Now customer support is called the “customer experience,” and everyone is expecting you to actually anticipate their personal needs, and totally delight them with all aspects of the shopping experience, price versus value, as well as help with any follow-on questions or problems. Big companies and small, from Amazon to Zappos, have set the bar high along the following lines:

  1. Business must be available when and where you are. Even small businesses can now easily be global in scope, and available 24x7 online. Customers expect you to provide access via their mobile devices, as well as being responsive to sales and support questions on social media and multiple Internet channels and partners at their whim.

  2. Company amazingly finds you based on your interests. No one likes to be blasted by TV and online ads for products you have no interest in, but we all love to be pleasantly surprised by memorable deals nearby on favorite clothing styles or food tastes. The best companies do their homework first to find the customers who will appreciate their service.

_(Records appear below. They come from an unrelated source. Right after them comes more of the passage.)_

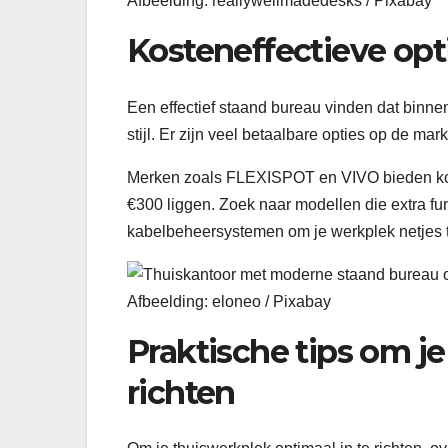
Afbeelding: reallywellmadedesks / Pixabay
Kosteneffectieve opt
Een effectief staand bureau vinden dat binnen
stijl. Er zijn veel betaalbare opties op de mar
Merken zoals FLEXISPOT en VIVO bieden kos
€300 liggen. Zoek naar modellen die extra f
kabelbeheersystemen om je werkplek netjes 
Afbeelding: eloneo / Pixabay
Praktische tips om je 
richten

  3. Technology enhances experience, not impedes it. We have all been annoyed by the airline agent who seems to type forever into a slow computer, or repeatedly asks for information already known. Amazon introduced the one-click order button and overnight delivery, which has reset the bar for all other businesses in processing transactions.

  4. Customer sees you as a relationship, not a brand. The days of loyalty to a name brand are over, so every company has the same potential to reach out and build relationships with customers. Customers expect to be in control, remembered, and treated uniquely, every time they need support or come back for additional business.

  5. The marketing metrics covers support as part of experience. If your marketing metrics and budget ignore the fact that you have call center queues thirty minutes long, or no coverage of online reviews or social media, your customer service is not keeping up with competitors. Zappos, for example, counts the number of new customer relationships established, not minutes on the site.

  6. Customer experience starts with user-centric product design. The standard today for new products is that if it requires a user manual, that is considered a failure. Product usage by your target audience should be intuitive, and the elegance of the packaging, such as that provided by Apple, which always reflects the sleek, user-friendly experience of the product inside, is as important as the product itself.

  7. Show empathy and empowerment in handling customers. Every person in your organization needs to be committed and able to make decisions for enhancing customer relationships. Ritz-Carltons, for example, encourage employees, once they're fully trained, to spend up to $2,000 per guest to solve a guest issue or improve a guest's stay.

  8. Make it easy for customers to help themselves and each other. Customers today want to be in control and help themselves. They also like to hear from other customers, and even help others. That means facilitating customer online forums, special events, and contacts, where they can share experiences, and answer questions for each other.

Ultimately, your experience is your brand and it’s no longer possible to separate customer support from the overall customer experience. Both are part of the relationship that you build with your customers, and these can be the key to an amazing advocacy, or the tag of poor customer service. It up to you to meet customers on their own terms, and they will reward you for doing it.